[Recorded data]

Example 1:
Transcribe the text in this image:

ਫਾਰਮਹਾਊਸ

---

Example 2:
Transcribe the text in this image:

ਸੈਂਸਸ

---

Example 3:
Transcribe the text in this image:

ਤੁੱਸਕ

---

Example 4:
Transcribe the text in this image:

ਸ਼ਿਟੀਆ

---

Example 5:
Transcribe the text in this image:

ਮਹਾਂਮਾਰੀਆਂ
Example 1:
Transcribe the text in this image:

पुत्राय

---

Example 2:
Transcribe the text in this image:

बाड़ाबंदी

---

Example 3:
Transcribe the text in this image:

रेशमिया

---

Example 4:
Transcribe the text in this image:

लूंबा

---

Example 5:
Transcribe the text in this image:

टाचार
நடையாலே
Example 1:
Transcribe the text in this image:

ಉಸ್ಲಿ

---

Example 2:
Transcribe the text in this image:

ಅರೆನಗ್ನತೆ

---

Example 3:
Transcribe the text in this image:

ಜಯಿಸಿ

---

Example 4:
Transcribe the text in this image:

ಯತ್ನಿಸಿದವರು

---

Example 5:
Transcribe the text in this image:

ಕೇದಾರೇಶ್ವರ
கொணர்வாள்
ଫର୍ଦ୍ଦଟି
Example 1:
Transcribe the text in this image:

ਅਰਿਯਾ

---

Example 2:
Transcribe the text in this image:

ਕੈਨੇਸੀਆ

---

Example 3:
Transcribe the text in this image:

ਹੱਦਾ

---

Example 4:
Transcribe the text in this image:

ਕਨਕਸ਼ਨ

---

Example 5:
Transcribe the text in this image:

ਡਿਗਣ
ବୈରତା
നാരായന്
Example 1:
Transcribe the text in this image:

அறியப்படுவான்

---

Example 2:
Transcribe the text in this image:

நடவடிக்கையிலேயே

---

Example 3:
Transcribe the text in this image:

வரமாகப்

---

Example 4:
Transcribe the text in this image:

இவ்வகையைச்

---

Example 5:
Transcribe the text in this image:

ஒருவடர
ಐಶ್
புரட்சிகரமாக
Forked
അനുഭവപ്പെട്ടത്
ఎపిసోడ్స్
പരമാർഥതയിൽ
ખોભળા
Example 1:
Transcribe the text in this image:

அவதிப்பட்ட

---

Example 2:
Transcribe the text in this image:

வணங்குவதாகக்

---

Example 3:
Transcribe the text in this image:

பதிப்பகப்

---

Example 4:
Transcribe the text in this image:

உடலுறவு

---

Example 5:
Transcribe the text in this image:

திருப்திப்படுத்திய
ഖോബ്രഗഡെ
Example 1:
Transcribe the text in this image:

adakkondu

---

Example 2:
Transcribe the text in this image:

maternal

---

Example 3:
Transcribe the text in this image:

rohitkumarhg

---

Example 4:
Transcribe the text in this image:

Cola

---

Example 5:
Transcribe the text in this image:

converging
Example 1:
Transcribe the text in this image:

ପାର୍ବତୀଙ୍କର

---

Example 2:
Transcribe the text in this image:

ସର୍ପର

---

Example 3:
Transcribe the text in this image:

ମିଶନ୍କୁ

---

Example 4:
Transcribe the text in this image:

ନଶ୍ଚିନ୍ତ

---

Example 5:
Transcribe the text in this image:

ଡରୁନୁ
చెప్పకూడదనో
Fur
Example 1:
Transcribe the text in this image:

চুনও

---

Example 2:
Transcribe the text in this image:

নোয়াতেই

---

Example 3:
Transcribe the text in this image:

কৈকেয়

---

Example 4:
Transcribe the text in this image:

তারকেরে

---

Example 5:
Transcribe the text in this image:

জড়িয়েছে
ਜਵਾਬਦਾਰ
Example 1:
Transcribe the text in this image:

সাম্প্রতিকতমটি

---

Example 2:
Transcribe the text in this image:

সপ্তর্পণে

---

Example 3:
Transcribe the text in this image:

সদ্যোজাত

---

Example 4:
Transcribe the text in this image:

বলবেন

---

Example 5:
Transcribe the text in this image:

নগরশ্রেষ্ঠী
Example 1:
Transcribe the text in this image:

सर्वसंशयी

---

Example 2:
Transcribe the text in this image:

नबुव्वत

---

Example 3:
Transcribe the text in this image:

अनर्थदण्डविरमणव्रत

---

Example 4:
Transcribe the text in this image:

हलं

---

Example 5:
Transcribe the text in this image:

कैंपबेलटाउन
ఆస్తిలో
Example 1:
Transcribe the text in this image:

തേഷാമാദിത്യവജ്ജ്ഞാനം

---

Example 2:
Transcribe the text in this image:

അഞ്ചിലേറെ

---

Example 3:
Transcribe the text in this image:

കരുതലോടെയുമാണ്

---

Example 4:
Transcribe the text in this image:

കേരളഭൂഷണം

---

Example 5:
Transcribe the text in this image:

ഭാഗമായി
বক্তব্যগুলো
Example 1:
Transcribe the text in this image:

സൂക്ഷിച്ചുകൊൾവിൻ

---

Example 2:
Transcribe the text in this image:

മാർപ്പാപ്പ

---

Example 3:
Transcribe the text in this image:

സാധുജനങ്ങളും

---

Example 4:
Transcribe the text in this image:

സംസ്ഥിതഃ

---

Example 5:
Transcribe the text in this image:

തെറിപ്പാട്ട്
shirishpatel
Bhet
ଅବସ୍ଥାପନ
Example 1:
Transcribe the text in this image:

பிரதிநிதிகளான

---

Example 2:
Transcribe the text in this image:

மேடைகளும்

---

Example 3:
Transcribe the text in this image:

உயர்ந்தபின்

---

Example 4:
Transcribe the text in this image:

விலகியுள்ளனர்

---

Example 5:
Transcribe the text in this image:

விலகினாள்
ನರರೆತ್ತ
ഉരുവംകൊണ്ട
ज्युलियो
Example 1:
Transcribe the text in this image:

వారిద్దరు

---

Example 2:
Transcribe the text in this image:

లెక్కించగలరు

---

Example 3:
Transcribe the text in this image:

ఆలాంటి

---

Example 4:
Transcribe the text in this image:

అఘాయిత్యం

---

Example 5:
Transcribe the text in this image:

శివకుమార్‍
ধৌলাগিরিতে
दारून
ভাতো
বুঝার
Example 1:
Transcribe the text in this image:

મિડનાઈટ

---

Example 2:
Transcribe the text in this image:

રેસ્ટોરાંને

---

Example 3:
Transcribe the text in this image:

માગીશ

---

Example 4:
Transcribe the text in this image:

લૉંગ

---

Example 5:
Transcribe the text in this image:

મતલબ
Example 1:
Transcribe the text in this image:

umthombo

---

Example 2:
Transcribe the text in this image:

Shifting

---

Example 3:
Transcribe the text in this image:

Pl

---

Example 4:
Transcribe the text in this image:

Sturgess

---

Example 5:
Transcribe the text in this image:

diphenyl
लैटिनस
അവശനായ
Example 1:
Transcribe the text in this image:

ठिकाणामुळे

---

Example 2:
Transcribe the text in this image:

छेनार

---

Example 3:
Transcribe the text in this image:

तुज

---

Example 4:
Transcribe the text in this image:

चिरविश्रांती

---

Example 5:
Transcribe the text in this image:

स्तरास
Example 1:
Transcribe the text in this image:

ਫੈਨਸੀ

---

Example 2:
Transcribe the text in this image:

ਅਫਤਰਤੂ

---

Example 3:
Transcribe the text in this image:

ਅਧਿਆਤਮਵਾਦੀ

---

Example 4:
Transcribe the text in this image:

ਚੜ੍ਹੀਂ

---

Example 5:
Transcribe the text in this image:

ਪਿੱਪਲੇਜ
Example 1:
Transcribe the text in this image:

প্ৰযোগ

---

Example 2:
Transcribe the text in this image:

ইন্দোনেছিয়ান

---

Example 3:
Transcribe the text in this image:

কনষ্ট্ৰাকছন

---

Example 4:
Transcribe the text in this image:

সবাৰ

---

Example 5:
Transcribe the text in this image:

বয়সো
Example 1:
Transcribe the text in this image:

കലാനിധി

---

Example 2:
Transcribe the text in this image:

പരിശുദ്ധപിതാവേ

[/Recorded data]

■ What to produce
Every line above is to be transcribed exactly, with nothing missed.

■ Problem solution
Example 1:
Transcribe the text in this image:

ਫਾਰਮਹਾਊਸ

---

Example 2:
Transcribe the text in this image:

ਸੈਂਸਸ

---

Example 3:
Transcribe the text in this image:

ਤੁੱਸਕ

---

Example 4:
Transcribe the text in this image:

ਸ਼ਿਟੀਆ

---

Example 5:
Transcribe the text in this image:

ਮਹਾਂਮਾਰੀਆਂ
Example 1:
Transcribe the text in this image:

पुत्राय

---

Example 2:
Transcribe the text in this image:

बाड़ाबंदी

---

Example 3:
Transcribe the text in this image:

रेशमिया

---

Example 4:
Transcribe the text in this image:

लूंबा

---

Example 5:
Transcribe the text in this image:

टाचार
நடையாலே
Example 1:
Transcribe the text in this image:

ಉಸ್ಲಿ

---

Example 2:
Transcribe the text in this image:

ಅರೆನಗ್ನತೆ

---

Example 3:
Transcribe the text in this image:

ಜಯಿಸಿ

---

Example 4:
Transcribe the text in this image:

ಯತ್ನಿಸಿದವರು

---

Example 5:
Transcribe the text in this image:

ಕೇದಾರೇಶ್ವರ
கொணர்வாள்
ଫର୍ଦ୍ଦଟି
Example 1:
Transcribe the text in this image:

ਅਰਿਯਾ

---

Example 2:
Transcribe the text in this image:

ਕੈਨੇਸੀਆ

---

Example 3:
Transcribe the text in this image:

ਹੱਦਾ

---

Example 4:
Transcribe the text in this image:

ਕਨਕਸ਼ਨ

---

Example 5:
Transcribe the text in this image:

ਡਿਗਣ
ବୈରତା
നാരായന്
Example 1:
Transcribe the text in this image:

அறியப்படுவான்

---

Example 2:
Transcribe the text in this image:

நடவடிக்கையிலேயே

---

Example 3:
Transcribe the text in this image:

வரமாகப்

---

Example 4:
Transcribe the text in this image:

இவ்வகையைச்

---

Example 5:
Transcribe the text in this image:

ஒருவடர
ಐಶ್
புரட்சிகரமாக
Forked
അനുഭവപ്പെട്ടത്
ఎపిసోడ్స్
പരമാർഥതയിൽ
ખોભળા
Example 1:
Transcribe the text in this image:

அவதிப்பட்ட

---

Example 2:
Transcribe the text in this image:

வணங்குவதாகக்

---

Example 3:
Transcribe the text in this image:

பதிப்பகப்

---

Example 4:
Transcribe the text in this image:

உடலுறவு

---

Example 5:
Transcribe the text in this image:

திருப்திப்படுத்திய
ഖോബ്രഗഡെ
Example 1:
Transcribe the text in this image:

adakkondu

---

Example 2:
Transcribe the text in this image:

maternal

---

Example 3:
Transcribe the text in this image:

rohitkumarhg

---

Example 4:
Transcribe the text in this image:

Cola

---

Example 5:
Transcribe the text in this image:

converging
Example 1:
Transcribe the text in this image:

ପାର୍ବତୀଙ୍କର

---

Example 2:
Transcribe the text in this image:

ସର୍ପର

---

Example 3:
Transcribe the text in this image:

ମିଶନ୍କୁ

---

Example 4:
Transcribe the text in this image:

ନଶ୍ଚିନ୍ତ

---

Example 5:
Transcribe the text in this image:

ଡରୁନୁ
చెప్పకూడదనో
Fur
Example 1:
Transcribe the text in this image:

চুনও

---

Example 2:
Transcribe the text in this image:

নোয়াতেই

---

Example 3:
Transcribe the text in this image:

কৈকেয়

---

Example 4:
Transcribe the text in this image:

তারকেরে

---

Example 5:
Transcribe the text in this image:

জড়িয়েছে
ਜਵਾਬਦਾਰ
Example 1:
Transcribe the text in this image:

সাম্প্রতিকতমটি

---

Example 2:
Transcribe the text in this image:

সপ্তর্পণে

---

Example 3:
Transcribe the text in this image:

সদ্যোজাত

---

Example 4:
Transcribe the text in this image:

বলবেন

---

Example 5:
Transcribe the text in this image:

নগরশ্রেষ্ঠী
Example 1:
Transcribe the text in this image:

सर्वसंशयी

---

Example 2:
Transcribe the text in this image:

नबुव्वत

---

Example 3:
Transcribe the text in this image:

अनर्थदण्डविरमणव्रत

---

Example 4:
Transcribe the text in this image:

हलं

---

Example 5:
Transcribe the text in this image:

कैंपबेलटाउन
ఆస్తిలో
Example 1:
Transcribe the text in this image:

തേഷാമാദിത്യവജ്ജ്ഞാനം

---

Example 2:
Transcribe the text in this image:

അഞ്ചിലേറെ

---

Example 3:
Transcribe the text in this image:

കരുതലോടെയുമാണ്

---

Example 4:
Transcribe the text in this image:

കേരളഭൂഷണം

---

Example 5:
Transcribe the text in this image:

ഭാഗമായി
বক্তব্যগুলো
Example 1:
Transcribe the text in this image:

സൂക്ഷിച്ചുകൊൾവിൻ

---

Example 2:
Transcribe the text in this image:

മാർപ്പാപ്പ

---

Example 3:
Transcribe the text in this image:

സാധുജനങ്ങളും

---

Example 4:
Transcribe the text in this image:

സംസ്ഥിതഃ

---

Example 5:
Transcribe the text in this image:

തെറിപ്പാട്ട്
shirishpatel
Bhet
ଅବସ୍ଥାପନ
Example 1:
Transcribe the text in this image:

பிரதிநிதிகளான

---

Example 2:
Transcribe the text in this image:

மேடைகளும்

---

Example 3:
Transcribe the text in this image:

உயர்ந்தபின்

---

Example 4:
Transcribe the text in this image:

விலகியுள்ளனர்

---

Example 5:
Transcribe the text in this image:

விலகினாள்
ನರರೆತ್ತ
ഉരുവംകൊണ്ട
ज्युलियो
Example 1:
Transcribe the text in this image:

వారిద్దరు

---

Example 2:
Transcribe the text in this image:

లెక్కించగలరు

---

Example 3:
Transcribe the text in this image:

ఆలాంటి

---

Example 4:
Transcribe the text in this image:

అఘాయిత్యం

---

Example 5:
Transcribe the text in this image:

శివకుమార్‍
ধৌলাগিরিতে
दारून
ভাতো
বুঝার
Example 1:
Transcribe the text in this image:

મિડનાઈટ

---

Example 2:
Transcribe the text in this image:

રેસ્ટોરાંને

---

Example 3:
Transcribe the text in this image:

માગીશ

---

Example 4:
Transcribe the text in this image:

લૉંગ

---

Example 5:
Transcribe the text in this image:

મતલબ
Example 1:
Transcribe the text in this image:

umthombo

---

Example 2:
Transcribe the text in this image:

Shifting

---

Example 3:
Transcribe the text in this image:

Pl

---

Example 4:
Transcribe the text in this image:

Sturgess

---

Example 5:
Transcribe the text in this image:

diphenyl
लैटिनस
അവശനായ
Example 1:
Transcribe the text in this image:

ठिकाणामुळे

---

Example 2:
Transcribe the text in this image:

छेनार

---

Example 3:
Transcribe the text in this image:

तुज

---

Example 4:
Transcribe the text in this image:

चिरविश्रांती

---

Example 5:
Transcribe the text in this image:

स्तरास
Example 1:
Transcribe the text in this image:

ਫੈਨਸੀ

---

Example 2:
Transcribe the text in this image:

ਅਫਤਰਤੂ

---

Example 3:
Transcribe the text in this image:

ਅਧਿਆਤਮਵਾਦੀ

---

Example 4:
Transcribe the text in this image:

ਚੜ੍ਹੀਂ

---

Example 5:
Transcribe the text in this image:

ਪਿੱਪਲੇਜ
Example 1:
Transcribe the text in this image:

প্ৰযোগ

---

Example 2:
Transcribe the text in this image:

ইন্দোনেছিয়ান

---

Example 3:
Transcribe the text in this image:

কনষ্ট্ৰাকছন

---

Example 4:
Transcribe the text in this image:

সবাৰ

---

Example 5:
Transcribe the text in this image:

বয়সো
Example 1:
Transcribe the text in this image:

കലാനിധി

---

Example 2:
Transcribe the text in this image:

പരിശുദ്ധപിതാവേ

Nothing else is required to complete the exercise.